Tentative Times: Unzipping La Plata’s Past

Ever since Garry and I became buddies at La Plata High, every day was an adventure. But the real intrigue began when rumors swirled around Mr. Kenney, our school’s janitor. Whispers echoed that Kenney once walked the halls of esteemed physics laboratories before an experiment gone awry saw him wielding a mop instead of equations.
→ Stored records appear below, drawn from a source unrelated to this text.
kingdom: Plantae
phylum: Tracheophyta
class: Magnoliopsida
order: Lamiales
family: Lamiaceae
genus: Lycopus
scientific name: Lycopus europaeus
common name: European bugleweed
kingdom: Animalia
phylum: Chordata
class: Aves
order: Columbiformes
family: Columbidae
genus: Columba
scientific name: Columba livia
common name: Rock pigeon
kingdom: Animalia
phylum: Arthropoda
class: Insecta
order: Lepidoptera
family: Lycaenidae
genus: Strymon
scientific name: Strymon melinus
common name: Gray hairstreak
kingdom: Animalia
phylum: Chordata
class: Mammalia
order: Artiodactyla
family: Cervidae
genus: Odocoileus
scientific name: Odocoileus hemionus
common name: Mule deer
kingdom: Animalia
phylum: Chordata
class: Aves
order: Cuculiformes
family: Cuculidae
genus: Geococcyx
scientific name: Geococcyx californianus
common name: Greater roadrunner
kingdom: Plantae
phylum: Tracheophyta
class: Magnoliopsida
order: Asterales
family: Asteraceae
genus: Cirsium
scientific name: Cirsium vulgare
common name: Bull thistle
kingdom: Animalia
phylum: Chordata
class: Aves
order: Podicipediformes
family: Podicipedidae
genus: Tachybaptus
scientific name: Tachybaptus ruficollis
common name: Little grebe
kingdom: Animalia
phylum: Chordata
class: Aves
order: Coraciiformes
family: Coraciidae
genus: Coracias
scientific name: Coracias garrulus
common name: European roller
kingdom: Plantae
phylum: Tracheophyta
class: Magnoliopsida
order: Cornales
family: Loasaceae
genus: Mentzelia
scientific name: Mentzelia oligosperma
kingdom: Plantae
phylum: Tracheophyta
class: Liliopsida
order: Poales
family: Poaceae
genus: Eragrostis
Out of sheer curiosity, Garry and I decided to break into the high school lab one night, hoping to get a peek at Kenney’s experiments. We expected peculiar, but what we found was downright bizarre: a tent. It wasn’t just any tent. It was dotted with multicolored patches, weird antennas sticking out, and what looked like a doormat labeled “Step Here for Yesterday.”

Before we could decipher this oddity, a voice rang out. “Planning a camping trip to the past?” Kenney grinned, making his entrance.

Laughing off the idea, we played along, stepping onto the doormat. With a flash, the world changed. La Plata morphed before our eyes. Contemporary homes gave way to rustic architecture and dirt roads.

“Did we just… time travel?” Garry stammered.

The tent had delivered us to La Plata’s founding days. Our astonishment was short-lived when we noticed a gathering of curious townsfolk approaching, led by a young man bearing a striking resemblance to Garry.

Kenney, realizing the gravity of our situation, tried to whisk us back to the tent, but it seemed we were stuck. We were dragged into the town, mistaken for outsiders with possibly bad intentions.

In our confinement, we learned the Garry lookalike was an ancestor and had a natural flair for inventing. As days turned into nights, we collaborated with him, using Kenney’s knowledge to repair our temporal tent and fix the inadvertent ripples we caused in time.

The process was a mix of trial and error. We aimed to guide the love stories, friendships, and feuds of the past back to their original trajectories. Kenney’s quips, like “Time’s tentative, isn’t it?”, lightened our heavy task.

When we believed everything was set right, we sprinted to our peculiar time-traveling tent. Stepping onto the doormat, there was another blinding flash, and we found ourselves back in modern La Plata.

Relief washed over us as the familiar surroundings embraced us. Kenney, dusting off his janitor uniform, remarked, “You know, time’s a funny thing. And tents? Even funnier.”

And while to the school, Kenney remained the quirky janitor with a love for odd jokes, to Garry and me, he was the man who introduced us to the canvas folds of history.